Please don't start more then one thread for the same unit as it as it makes it much harder to keep track of what you are working one.


----------



## Viper32 (Sep 18, 2005)

hankster said:


> As I said in the other thread I would say that since you had the clutch come loose that the flywheel key is sheared. The flywheel key locates the flywheel properly on the crannkshaft.
> 
> Please don't start more then one thread for the same unit as it as it makes it much harder to keep track of what you are working one.

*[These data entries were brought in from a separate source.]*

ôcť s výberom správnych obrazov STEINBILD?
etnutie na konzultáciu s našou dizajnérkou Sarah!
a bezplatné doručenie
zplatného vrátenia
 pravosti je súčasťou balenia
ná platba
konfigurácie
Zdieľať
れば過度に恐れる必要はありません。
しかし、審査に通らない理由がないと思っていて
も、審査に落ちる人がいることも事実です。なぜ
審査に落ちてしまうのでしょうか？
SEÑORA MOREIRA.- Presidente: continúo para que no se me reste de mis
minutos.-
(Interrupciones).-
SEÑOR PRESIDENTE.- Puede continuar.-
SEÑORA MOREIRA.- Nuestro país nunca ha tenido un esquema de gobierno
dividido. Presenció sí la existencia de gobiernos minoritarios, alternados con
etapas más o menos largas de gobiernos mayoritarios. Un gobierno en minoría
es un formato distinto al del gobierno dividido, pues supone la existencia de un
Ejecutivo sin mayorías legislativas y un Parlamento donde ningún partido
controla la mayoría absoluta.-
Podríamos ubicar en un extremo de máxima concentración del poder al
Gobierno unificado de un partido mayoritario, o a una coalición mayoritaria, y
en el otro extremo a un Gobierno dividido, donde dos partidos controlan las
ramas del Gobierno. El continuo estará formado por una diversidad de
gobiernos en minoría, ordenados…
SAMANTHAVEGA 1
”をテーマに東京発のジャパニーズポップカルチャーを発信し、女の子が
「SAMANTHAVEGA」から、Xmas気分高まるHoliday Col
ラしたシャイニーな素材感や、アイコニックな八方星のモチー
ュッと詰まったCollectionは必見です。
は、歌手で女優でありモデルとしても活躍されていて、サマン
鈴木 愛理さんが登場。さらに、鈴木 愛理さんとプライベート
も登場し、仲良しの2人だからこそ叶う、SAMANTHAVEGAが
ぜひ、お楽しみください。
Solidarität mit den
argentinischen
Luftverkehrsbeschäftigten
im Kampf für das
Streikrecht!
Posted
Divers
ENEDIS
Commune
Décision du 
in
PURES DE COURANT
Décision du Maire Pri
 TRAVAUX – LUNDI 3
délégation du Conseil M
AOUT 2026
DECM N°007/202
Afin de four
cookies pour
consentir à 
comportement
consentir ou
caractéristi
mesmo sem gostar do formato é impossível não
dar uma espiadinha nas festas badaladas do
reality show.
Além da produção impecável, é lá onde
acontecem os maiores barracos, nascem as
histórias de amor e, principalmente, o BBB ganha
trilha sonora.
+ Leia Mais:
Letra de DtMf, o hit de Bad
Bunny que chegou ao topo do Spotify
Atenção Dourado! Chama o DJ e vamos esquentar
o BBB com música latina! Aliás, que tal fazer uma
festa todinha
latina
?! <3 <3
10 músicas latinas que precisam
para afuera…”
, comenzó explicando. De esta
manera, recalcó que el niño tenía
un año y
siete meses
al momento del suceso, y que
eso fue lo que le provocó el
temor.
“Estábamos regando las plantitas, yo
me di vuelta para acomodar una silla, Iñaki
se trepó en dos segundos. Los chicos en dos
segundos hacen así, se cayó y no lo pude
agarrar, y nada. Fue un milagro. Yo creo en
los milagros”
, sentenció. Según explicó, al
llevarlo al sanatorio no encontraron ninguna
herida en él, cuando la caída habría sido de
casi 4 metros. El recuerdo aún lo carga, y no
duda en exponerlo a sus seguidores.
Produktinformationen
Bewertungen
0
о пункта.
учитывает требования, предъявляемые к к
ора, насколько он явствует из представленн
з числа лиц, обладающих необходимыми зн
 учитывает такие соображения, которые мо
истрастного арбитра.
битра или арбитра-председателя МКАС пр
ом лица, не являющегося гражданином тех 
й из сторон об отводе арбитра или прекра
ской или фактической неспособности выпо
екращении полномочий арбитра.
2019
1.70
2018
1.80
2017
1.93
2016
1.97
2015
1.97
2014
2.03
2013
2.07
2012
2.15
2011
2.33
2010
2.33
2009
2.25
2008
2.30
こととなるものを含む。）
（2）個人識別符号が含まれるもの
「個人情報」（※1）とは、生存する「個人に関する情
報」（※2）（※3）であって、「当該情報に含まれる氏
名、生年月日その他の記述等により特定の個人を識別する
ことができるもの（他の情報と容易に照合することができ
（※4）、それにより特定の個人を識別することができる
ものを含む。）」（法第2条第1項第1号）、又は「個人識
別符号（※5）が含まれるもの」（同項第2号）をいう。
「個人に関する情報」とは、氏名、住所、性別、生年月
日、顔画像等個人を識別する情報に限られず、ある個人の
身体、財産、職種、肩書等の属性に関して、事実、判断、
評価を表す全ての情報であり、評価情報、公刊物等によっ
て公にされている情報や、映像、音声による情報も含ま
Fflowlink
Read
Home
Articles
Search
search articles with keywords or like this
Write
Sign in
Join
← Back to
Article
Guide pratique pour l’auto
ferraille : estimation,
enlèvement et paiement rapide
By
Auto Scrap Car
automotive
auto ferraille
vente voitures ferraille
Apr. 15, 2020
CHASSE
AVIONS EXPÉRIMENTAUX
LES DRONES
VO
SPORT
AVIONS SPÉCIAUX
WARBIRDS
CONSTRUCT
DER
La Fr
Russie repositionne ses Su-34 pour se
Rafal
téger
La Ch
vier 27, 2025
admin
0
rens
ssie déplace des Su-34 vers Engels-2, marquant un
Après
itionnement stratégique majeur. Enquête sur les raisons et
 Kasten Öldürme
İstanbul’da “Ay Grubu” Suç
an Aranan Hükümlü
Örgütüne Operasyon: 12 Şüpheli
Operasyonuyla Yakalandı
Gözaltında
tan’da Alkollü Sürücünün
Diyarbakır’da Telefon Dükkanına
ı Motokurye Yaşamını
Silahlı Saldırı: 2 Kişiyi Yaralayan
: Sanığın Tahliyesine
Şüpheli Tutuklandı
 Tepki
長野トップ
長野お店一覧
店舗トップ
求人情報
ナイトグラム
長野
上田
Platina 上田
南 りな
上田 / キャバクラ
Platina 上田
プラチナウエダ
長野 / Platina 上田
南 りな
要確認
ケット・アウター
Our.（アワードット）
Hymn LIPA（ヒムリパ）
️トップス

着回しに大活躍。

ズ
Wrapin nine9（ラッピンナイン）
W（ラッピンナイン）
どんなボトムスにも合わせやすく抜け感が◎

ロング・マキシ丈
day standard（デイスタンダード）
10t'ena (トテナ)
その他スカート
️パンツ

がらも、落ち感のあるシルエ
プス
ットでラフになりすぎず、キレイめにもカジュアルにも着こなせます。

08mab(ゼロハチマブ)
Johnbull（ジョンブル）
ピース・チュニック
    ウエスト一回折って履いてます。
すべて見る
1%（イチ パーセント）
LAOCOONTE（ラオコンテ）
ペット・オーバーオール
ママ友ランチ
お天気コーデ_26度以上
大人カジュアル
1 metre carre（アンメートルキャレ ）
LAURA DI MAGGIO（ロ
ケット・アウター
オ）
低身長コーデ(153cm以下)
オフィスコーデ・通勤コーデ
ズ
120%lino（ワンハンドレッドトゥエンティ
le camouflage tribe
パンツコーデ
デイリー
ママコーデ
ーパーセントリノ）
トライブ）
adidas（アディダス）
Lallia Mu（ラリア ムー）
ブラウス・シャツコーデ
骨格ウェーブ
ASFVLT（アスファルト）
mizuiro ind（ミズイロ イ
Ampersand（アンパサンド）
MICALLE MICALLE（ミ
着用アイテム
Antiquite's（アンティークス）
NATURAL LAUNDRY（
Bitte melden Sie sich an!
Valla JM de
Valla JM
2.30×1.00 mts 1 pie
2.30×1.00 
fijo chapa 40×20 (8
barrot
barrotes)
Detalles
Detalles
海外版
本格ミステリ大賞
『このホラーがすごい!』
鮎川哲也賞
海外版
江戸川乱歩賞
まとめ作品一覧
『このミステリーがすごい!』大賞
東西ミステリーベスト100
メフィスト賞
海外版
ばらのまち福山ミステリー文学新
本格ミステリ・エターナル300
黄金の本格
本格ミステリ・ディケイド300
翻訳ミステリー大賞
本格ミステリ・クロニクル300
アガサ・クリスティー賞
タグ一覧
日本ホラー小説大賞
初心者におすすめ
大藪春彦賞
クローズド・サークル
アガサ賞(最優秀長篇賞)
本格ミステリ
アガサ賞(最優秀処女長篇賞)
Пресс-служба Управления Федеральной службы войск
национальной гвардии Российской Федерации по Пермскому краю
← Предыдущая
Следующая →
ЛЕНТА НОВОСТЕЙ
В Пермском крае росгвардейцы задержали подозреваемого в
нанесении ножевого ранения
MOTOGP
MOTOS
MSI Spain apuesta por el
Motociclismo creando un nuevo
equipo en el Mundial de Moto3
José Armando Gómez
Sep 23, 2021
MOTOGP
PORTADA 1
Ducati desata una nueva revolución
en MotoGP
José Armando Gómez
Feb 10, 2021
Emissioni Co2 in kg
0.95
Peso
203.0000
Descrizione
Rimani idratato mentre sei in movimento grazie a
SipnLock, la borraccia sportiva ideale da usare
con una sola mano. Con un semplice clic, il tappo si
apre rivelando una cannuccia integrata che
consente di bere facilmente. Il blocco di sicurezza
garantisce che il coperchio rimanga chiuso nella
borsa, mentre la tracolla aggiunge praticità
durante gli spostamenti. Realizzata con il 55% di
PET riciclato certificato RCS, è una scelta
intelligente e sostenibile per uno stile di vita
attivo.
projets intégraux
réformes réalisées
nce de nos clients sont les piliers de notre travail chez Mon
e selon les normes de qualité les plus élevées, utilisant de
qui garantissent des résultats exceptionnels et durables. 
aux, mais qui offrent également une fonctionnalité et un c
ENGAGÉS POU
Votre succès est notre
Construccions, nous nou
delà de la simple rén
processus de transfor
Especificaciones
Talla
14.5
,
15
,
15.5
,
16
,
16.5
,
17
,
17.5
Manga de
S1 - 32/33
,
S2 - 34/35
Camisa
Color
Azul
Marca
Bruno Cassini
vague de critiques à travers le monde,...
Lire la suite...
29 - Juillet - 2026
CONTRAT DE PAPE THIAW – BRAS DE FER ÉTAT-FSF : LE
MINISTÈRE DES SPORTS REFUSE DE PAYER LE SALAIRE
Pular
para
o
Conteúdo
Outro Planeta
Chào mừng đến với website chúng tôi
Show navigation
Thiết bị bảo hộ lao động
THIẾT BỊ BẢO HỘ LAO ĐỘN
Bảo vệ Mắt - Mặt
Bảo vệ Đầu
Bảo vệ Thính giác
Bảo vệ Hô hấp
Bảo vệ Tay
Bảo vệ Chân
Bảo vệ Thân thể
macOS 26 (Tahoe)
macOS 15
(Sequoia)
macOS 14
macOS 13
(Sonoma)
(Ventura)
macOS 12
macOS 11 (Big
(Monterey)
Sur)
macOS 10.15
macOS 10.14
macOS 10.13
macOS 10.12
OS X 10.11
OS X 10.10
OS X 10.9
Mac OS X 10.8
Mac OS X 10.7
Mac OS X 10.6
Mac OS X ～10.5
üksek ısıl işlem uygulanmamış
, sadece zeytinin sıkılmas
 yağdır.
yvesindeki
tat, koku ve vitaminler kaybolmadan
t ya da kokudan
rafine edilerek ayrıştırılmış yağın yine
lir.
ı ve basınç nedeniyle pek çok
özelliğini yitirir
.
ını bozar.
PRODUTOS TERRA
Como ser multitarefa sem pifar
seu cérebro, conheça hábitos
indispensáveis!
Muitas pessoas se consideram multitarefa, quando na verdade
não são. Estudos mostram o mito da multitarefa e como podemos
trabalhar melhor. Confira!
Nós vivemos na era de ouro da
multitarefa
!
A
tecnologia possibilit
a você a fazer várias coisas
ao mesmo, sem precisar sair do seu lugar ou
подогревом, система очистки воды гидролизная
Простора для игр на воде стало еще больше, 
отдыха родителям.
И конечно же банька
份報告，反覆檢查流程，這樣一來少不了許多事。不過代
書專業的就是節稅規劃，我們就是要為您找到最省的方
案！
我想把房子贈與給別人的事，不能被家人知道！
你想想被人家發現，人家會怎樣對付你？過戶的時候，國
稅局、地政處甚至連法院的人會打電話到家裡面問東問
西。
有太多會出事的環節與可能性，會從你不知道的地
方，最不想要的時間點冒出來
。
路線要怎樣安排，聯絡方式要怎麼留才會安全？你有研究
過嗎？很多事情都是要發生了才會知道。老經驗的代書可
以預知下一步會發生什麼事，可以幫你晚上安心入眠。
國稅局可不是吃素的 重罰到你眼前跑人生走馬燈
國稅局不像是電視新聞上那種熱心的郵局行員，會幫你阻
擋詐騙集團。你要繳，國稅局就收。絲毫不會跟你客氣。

Sorry for not knowing the rules, I did not find the flywheel key sheered, The clutch had just spun loose. I actually did not even see a key in the flywheel. Is the flywheel pressed on? How do I remove to inspect what you are talking about? Thanks for the help........

Viper


----------



## bugman (Aug 12, 2004)

a made into the flywheel deal most likely


----------



## hankster (Jan 1, 1998)

There are no "rules" about it but keeping all of the information about one unit in one thread helps everyone follow what you have done so far. As bugman said, the key is molded into the flywheel.


----------



## hasady93 (Sep 11, 2005)

I would check the flywheel,it will either have a key made right into the flywheel or one that is on the crank.Sis you happen to check piston to cylinder wall for clearance and did you put the ring in the cylinder to check ring end gap.I would also check compression to see what it is,even if the parts are new doesnt mean they cant fail.


----------



## catoma (Oct 15, 2005)

I would try another plug as sometimes a plug will fire when outside the cylinder but will not fire under compression. Have had brand new plugs that were bad before.


----------



## BobHen (Nov 4, 2005)

Viper32 said:


> Okay some may have been reading my problems with this 31cc motor, anyways the motor was seized when I got it, I discovered the piston and rings were busted, also scarred the block. I got another piston and block and replaced, now I cannot for the life of me get the thing to start. I have spark and gas but it just will not run. I took plug out and left it next to opening of plug hole and pulled the rope and I got two or three fire flames. I put plug back in and still no start. I mean it never even sounds like its going to start. Could I have put something back wrong when replacing piston and block? This was new parts so I am pretty sure they are ok. I am at my witts end and cannot for the life of me figure this one out. Could I be getting spark at the wrong time? I had the whole motor apart, could it be the timing some way? If so how can I check for this?
> 
> Viper


 Try putting a little (1/2 tsp) of oil in the cylinder when you have the plug out. Then replace the plug and try again. You may not be getting enough compression for the gas to ignite in the cylinder.


----------